EMC Tuesday will ship a new generation of its Clariion midrange storage-area network disk array, which makes support for iSCSI a standard feature, offers new energy-saving software tools and gives customers the option to use flash memory.
CX4, the first overhaul of the Clariion line since May 2006, is significant in part because it "acknowledges that iSCSI is here to stay," says Enterprise Strategy Group analyst Mark Peters.
Moreover, EMC's decision to add flash drives to midrange storage came surprisingly quickly, just a few months after EMC made flash available on the high-end Symmetrix platform, Peters says.
"While not unexpected, the speed of this inclusion in EMC's midrange platform is surprising, and will probably force other vendors (for example Sun, NetApp, Hitachi) to compete faster than they might have been planning," Peters writes in a brief on the new Clariion system.

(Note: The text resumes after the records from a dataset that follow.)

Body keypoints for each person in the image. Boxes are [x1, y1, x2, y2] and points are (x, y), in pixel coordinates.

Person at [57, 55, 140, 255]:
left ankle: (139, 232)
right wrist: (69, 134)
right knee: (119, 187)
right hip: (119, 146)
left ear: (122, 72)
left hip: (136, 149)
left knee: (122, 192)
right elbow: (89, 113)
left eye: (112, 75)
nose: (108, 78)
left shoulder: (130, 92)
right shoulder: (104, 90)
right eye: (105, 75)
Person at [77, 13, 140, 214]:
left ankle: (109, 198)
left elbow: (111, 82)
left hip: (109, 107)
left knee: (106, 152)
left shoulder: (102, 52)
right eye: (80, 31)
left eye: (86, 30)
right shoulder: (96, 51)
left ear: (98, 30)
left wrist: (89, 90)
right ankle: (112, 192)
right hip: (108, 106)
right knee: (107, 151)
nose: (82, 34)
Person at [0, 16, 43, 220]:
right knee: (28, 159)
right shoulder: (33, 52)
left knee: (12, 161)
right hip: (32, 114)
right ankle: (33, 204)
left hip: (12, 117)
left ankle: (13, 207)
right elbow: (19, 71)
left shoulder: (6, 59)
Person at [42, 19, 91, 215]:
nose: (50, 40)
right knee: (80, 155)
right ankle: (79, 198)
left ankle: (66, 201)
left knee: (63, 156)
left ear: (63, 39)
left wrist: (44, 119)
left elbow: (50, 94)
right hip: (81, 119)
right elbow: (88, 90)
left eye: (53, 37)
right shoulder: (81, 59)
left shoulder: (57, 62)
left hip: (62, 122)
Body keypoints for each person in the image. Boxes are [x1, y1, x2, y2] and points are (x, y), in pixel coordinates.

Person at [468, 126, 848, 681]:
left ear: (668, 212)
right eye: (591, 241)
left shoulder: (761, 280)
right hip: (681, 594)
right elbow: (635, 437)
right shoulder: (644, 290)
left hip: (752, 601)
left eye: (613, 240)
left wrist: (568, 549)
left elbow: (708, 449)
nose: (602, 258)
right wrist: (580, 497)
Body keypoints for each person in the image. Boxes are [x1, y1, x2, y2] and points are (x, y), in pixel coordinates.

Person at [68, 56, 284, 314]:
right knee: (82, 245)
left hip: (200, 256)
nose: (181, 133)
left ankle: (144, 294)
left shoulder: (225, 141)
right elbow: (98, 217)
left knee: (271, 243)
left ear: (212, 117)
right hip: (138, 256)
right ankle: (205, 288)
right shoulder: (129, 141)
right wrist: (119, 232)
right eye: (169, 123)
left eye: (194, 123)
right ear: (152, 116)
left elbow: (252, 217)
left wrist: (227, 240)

While CX4 is on the market now, EMC won't make the flash drives available until October.
Sun, for its part, has said it will embed flash storage in nearly every type of server it offers by year-end.

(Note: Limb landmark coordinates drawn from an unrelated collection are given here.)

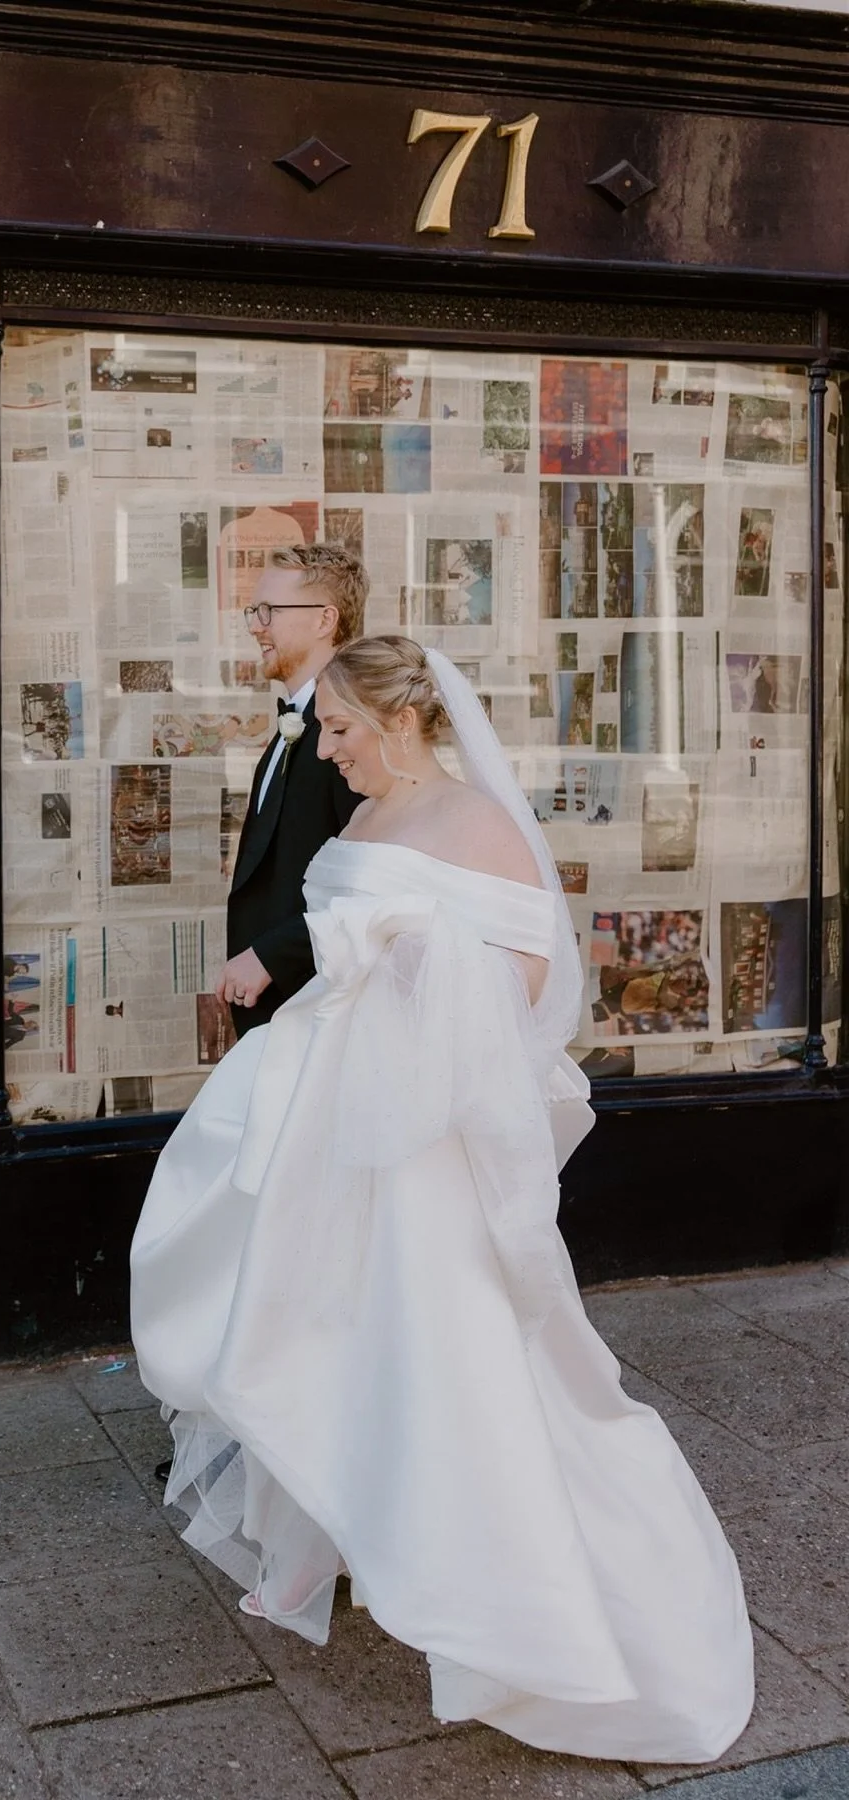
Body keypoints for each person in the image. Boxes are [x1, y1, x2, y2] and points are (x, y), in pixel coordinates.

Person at [131, 634, 753, 1765]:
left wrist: (394, 954)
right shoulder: (369, 816)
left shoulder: (475, 822)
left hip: (412, 1132)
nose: (331, 750)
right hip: (327, 1116)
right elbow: (349, 934)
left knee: (438, 1340)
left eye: (342, 730)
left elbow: (526, 979)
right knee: (318, 1320)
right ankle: (332, 1528)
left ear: (400, 721)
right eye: (323, 731)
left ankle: (511, 1594)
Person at [217, 543, 361, 1038]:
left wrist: (271, 955)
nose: (255, 625)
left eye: (268, 611)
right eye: (254, 612)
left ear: (325, 620)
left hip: (316, 1006)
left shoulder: (352, 734)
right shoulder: (293, 722)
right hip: (277, 1009)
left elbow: (372, 882)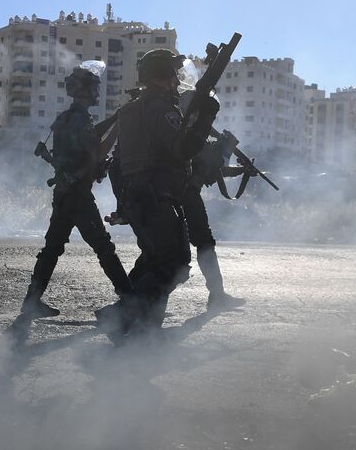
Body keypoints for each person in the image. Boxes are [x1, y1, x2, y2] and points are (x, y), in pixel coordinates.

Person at [102, 48, 219, 336]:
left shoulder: (129, 111)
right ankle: (120, 316)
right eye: (173, 73)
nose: (178, 80)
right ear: (164, 74)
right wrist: (205, 119)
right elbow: (182, 150)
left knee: (154, 260)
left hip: (139, 197)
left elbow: (116, 164)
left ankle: (142, 330)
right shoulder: (162, 109)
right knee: (174, 263)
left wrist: (125, 204)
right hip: (158, 198)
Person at [17, 64, 131, 321]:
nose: (96, 92)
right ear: (85, 90)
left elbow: (90, 135)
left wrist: (115, 117)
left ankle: (31, 302)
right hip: (79, 195)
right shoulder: (80, 120)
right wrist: (119, 126)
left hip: (64, 193)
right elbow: (98, 153)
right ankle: (130, 298)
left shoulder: (68, 118)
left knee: (51, 249)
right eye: (94, 88)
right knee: (104, 248)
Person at [180, 129, 245, 309]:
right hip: (185, 194)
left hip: (179, 193)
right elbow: (215, 165)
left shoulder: (192, 135)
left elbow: (214, 170)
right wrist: (226, 149)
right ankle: (217, 296)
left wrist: (241, 170)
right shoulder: (192, 136)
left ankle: (137, 299)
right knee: (203, 243)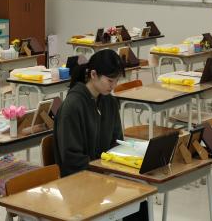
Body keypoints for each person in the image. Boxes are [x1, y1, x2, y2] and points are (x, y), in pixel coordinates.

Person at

With iSCSI, EMC is making support for this SAN protocol a standard part of all CX4 systems, just Fibre Channel. Previously, iSCSI was not available on the highest-end Clariion box and had to be purchased separately on the lower-tier Clariion systems.
Now, "any customer who purchases CX4 will get both [Fibre Channel and iSCSI] protocols," says EMC storage product marketing director Barry Ader.

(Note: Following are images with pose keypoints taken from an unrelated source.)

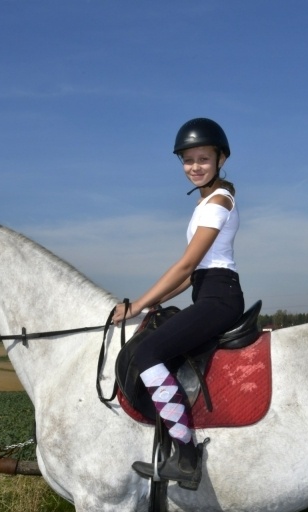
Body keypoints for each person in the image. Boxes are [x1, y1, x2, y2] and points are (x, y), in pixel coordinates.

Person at [112, 117, 245, 490]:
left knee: (147, 353)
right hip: (208, 290)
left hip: (220, 297)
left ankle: (186, 456)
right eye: (188, 160)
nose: (195, 167)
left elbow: (186, 265)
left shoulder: (219, 201)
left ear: (221, 159)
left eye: (203, 159)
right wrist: (154, 303)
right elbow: (191, 276)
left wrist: (136, 305)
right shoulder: (205, 202)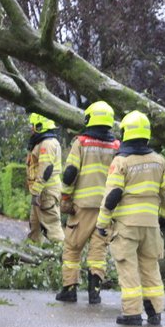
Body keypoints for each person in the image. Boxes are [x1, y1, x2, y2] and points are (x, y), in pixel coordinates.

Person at [97, 111, 165, 326]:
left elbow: (112, 195)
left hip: (126, 226)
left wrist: (102, 223)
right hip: (150, 225)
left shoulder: (121, 161)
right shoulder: (159, 161)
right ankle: (155, 311)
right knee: (150, 268)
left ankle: (132, 313)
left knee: (128, 267)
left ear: (125, 133)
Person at [58, 101, 119, 304]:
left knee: (72, 247)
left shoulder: (81, 143)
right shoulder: (117, 147)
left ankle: (69, 288)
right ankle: (95, 292)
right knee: (98, 251)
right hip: (107, 209)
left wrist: (65, 199)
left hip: (82, 207)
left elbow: (70, 173)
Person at [24, 113, 65, 245]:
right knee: (34, 227)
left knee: (52, 227)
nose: (31, 128)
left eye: (33, 125)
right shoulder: (44, 142)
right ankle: (31, 254)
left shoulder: (47, 144)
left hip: (45, 191)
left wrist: (36, 191)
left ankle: (62, 255)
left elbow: (45, 169)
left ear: (39, 126)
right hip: (42, 191)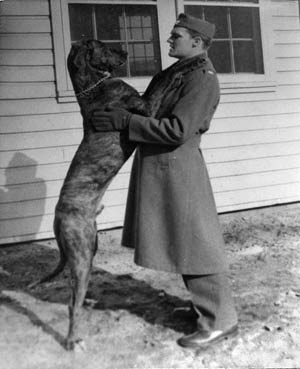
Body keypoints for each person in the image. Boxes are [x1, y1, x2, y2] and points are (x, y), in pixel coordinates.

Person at [90, 13, 238, 348]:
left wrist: (126, 121)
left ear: (197, 42)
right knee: (186, 244)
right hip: (162, 168)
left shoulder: (202, 78)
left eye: (176, 36)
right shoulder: (175, 73)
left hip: (179, 170)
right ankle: (208, 309)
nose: (169, 40)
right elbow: (147, 110)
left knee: (197, 245)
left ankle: (221, 321)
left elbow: (177, 130)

EMC is also introducing what it calls UltraFlex, which will make it easier for customers to upgrade to emerging technologies such as Fibre Channel over Ethernet iSCSI over 10 Gigabit Ethernet, and 8Gbps Fibre Channel. Customers will be able to upgrade by purchasing new I/O modules from EMC, rather than an entire new storage system, Ader says.
The CX4 can scale up to nearly a petabyte. There are four models, the 120, 240, 480 and 960, with the number indicating the number of drives in each system. Each drive can be as large as a terabyte.
Despite being called mid range, "this is getting to be a pretty big box," Peters says.
The least expensive Clariion, with five Fibre Channel drives and management software, starts at US$31,000. With systems ranging to as many as 960 drives, the price can reach hundreds of thousands of dollars, Ader says.
Flash drives are only available on the 480- and 960-drive versions. This was Peters' only criticism of EMC -- why no flash drives for entry-level customers?